DIRECTIVE: Reproduce the rows word for word from the first line through the line containing "záchvat smiechu, stiahla aj", including both of those lines.
# # #
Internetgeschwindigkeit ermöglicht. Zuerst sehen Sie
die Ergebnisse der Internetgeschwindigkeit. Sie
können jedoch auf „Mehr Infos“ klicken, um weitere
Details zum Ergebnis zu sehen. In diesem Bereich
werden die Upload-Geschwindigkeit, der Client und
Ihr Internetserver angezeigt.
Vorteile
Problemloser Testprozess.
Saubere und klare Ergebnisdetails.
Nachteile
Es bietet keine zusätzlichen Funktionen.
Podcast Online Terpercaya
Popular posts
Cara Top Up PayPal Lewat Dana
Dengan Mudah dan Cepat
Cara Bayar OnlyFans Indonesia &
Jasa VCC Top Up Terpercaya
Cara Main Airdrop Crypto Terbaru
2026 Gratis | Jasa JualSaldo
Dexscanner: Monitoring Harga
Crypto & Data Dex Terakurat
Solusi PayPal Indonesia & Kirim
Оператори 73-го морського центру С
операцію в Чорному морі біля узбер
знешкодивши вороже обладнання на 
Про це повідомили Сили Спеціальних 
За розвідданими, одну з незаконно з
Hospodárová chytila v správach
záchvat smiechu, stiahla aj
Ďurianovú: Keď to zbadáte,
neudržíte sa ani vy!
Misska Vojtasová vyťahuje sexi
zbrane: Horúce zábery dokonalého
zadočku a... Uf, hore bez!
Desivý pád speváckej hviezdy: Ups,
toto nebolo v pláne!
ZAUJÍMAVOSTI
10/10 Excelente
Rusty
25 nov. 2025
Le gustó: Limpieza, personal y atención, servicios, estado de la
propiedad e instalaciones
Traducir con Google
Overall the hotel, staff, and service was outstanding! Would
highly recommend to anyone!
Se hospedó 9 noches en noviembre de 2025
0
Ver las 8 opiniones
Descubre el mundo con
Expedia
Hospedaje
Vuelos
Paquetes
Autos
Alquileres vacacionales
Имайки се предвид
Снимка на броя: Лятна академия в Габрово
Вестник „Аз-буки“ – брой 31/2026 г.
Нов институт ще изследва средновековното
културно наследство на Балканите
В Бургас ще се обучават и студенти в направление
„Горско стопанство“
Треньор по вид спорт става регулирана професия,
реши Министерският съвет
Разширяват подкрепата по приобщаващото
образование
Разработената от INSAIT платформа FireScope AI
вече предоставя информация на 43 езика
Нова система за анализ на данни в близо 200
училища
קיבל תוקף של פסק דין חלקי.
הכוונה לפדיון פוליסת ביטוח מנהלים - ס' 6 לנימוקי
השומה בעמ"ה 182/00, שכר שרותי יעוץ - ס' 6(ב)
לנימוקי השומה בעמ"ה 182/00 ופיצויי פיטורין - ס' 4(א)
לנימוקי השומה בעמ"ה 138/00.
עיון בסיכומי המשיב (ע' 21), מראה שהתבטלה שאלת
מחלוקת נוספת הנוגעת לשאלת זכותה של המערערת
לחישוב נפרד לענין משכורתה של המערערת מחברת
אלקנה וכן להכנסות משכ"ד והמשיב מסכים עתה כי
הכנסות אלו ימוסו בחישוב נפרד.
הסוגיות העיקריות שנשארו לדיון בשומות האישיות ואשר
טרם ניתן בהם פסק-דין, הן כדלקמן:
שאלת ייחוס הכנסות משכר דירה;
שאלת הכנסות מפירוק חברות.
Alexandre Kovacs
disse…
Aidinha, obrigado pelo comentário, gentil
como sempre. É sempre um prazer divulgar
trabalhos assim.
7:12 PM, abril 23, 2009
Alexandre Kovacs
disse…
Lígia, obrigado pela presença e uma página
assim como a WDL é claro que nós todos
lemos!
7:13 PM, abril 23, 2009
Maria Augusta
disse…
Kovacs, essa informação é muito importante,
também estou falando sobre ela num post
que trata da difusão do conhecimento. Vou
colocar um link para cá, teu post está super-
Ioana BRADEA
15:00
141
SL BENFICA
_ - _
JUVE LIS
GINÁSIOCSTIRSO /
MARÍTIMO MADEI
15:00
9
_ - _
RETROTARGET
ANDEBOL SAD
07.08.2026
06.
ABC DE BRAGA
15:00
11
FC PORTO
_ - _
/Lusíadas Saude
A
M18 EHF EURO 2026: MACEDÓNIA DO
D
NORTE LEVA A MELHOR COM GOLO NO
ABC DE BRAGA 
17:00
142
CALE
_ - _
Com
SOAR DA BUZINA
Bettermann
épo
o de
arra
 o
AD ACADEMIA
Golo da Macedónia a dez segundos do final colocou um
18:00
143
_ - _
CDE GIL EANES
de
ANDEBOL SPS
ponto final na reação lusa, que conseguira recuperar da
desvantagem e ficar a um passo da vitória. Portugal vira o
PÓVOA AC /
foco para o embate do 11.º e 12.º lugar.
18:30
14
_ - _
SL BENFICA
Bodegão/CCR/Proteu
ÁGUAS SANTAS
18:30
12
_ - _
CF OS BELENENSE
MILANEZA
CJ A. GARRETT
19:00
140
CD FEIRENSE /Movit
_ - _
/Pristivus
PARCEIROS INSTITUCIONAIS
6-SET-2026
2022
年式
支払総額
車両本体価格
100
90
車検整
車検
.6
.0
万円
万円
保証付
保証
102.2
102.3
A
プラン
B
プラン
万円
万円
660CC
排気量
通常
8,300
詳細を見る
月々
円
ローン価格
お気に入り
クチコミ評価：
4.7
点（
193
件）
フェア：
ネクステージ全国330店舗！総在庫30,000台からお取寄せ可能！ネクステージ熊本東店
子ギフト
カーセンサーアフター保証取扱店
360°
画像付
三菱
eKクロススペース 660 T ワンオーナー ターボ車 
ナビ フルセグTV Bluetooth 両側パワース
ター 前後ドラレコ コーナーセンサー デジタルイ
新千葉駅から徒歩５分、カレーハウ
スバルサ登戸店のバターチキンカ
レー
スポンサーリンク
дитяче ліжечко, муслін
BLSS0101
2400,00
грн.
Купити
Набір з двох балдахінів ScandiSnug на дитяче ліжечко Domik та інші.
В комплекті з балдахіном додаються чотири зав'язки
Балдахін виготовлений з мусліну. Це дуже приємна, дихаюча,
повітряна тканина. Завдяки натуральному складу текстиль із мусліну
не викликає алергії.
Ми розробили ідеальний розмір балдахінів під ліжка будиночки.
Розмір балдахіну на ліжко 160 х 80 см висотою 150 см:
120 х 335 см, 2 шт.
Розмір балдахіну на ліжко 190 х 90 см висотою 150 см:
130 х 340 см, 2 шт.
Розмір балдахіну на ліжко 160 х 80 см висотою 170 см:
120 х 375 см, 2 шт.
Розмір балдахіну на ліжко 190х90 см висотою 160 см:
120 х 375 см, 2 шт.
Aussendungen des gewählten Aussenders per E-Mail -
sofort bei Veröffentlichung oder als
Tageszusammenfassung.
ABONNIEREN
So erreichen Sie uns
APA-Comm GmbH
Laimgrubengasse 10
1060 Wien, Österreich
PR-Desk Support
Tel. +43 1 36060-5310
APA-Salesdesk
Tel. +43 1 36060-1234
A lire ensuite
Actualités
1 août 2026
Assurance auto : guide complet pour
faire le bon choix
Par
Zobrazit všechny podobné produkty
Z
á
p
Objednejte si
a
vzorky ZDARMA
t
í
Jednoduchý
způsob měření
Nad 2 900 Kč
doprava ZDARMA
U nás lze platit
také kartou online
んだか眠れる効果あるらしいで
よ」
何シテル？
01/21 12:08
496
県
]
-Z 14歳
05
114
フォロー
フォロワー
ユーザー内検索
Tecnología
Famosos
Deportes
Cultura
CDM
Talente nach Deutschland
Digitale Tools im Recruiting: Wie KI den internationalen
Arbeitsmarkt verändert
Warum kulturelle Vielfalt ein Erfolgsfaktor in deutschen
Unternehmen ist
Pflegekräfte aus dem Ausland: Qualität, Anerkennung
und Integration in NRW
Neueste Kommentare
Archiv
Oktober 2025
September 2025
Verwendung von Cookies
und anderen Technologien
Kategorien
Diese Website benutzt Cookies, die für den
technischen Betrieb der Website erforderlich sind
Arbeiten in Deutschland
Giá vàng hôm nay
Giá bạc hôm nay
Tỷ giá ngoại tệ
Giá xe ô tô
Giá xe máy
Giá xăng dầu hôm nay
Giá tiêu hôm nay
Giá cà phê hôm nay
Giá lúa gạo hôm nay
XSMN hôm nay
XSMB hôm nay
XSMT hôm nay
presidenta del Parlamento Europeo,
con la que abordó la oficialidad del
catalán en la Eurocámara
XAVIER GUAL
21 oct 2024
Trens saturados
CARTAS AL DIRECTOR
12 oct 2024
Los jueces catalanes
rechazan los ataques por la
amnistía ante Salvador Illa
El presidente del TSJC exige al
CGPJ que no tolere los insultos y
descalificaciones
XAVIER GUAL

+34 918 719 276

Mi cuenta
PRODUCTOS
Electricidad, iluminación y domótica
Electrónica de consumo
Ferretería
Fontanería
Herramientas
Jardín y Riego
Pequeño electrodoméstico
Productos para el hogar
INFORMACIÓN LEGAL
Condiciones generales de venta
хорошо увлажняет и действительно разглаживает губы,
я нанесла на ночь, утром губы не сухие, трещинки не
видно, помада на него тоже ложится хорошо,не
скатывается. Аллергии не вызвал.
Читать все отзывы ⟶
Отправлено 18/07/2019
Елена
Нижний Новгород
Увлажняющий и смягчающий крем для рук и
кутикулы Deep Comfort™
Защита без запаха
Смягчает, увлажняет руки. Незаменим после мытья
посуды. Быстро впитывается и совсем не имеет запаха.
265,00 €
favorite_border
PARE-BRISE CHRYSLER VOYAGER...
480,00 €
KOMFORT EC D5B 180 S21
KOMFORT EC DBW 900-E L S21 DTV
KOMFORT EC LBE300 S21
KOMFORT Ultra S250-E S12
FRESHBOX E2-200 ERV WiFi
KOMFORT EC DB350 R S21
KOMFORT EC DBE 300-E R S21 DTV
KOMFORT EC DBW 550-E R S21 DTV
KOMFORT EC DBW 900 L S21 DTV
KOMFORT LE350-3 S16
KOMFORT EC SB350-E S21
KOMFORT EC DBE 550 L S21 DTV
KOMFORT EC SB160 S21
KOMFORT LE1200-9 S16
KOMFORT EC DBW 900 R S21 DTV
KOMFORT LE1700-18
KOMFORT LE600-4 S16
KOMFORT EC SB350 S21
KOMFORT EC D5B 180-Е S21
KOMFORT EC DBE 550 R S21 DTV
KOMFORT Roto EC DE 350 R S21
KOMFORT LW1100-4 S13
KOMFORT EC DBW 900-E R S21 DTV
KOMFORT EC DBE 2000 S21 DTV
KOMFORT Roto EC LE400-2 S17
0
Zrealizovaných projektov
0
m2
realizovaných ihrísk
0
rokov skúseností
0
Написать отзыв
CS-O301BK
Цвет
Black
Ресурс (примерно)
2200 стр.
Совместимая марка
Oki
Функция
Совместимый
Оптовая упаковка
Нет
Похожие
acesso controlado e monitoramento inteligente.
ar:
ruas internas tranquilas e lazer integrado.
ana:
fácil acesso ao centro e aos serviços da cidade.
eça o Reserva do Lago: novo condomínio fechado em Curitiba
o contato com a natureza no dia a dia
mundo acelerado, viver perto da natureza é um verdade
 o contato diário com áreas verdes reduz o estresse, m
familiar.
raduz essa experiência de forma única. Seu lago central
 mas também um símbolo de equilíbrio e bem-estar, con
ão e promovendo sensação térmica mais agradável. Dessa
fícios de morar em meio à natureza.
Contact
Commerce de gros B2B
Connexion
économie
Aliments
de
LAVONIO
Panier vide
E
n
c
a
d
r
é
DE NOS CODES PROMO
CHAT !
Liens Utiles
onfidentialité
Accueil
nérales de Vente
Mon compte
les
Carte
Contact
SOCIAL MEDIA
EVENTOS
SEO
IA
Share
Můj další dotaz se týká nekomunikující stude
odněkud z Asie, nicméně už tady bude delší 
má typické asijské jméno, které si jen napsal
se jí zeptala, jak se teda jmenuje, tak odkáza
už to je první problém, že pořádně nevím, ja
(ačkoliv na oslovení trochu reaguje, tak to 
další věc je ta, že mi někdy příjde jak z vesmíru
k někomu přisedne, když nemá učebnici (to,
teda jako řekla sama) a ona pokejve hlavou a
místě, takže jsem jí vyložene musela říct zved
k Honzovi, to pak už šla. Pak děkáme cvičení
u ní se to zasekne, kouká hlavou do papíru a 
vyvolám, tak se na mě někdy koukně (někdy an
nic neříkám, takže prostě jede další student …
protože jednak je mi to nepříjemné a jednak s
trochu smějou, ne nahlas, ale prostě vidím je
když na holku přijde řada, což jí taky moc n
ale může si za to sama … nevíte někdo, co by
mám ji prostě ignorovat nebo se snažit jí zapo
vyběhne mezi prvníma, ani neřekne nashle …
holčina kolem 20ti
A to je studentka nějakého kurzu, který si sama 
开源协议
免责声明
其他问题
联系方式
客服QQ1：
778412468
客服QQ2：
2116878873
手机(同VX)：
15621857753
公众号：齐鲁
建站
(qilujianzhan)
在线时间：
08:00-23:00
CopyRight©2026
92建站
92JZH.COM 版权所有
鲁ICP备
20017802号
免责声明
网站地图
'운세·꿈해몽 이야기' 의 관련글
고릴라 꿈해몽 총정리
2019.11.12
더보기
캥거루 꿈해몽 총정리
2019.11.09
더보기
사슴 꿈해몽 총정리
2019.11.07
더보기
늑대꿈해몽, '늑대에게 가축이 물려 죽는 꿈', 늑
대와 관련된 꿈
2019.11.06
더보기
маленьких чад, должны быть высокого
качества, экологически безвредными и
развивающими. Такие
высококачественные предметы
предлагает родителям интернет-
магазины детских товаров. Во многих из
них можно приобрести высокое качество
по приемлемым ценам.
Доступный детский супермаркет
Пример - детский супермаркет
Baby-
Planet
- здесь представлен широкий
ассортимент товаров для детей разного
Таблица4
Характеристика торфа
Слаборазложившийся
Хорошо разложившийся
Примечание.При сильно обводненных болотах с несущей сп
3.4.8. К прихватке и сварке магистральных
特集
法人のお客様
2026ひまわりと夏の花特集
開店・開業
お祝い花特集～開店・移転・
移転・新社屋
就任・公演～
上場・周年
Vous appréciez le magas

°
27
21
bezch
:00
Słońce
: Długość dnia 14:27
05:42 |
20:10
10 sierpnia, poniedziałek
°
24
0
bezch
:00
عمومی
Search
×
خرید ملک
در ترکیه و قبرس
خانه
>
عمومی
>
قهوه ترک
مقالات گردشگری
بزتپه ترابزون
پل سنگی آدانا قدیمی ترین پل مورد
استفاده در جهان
# # #
ANSWER TO THIS EXERCISE:
Internetgeschwindigkeit ermöglicht. Zuerst sehen Sie
die Ergebnisse der Internetgeschwindigkeit. Sie
können jedoch auf „Mehr Infos“ klicken, um weitere
Details zum Ergebnis zu sehen. In diesem Bereich
werden die Upload-Geschwindigkeit, der Client und
Ihr Internetserver angezeigt.
Vorteile
Problemloser Testprozess.
Saubere und klare Ergebnisdetails.
Nachteile
Es bietet keine zusätzlichen Funktionen.
Podcast Online Terpercaya
Popular posts
Cara Top Up PayPal Lewat Dana
Dengan Mudah dan Cepat
Cara Bayar OnlyFans Indonesia &
Jasa VCC Top Up Terpercaya
Cara Main Airdrop Crypto Terbaru
2026 Gratis | Jasa JualSaldo
Dexscanner: Monitoring Harga
Crypto & Data Dex Terakurat
Solusi PayPal Indonesia & Kirim
Оператори 73-го морського центру С
операцію в Чорному морі біля узбер
знешкодивши вороже обладнання на 
Про це повідомили Сили Спеціальних 
За розвідданими, одну з незаконно з
Hospodárová chytila v správach
záchvat smiechu, stiahla aj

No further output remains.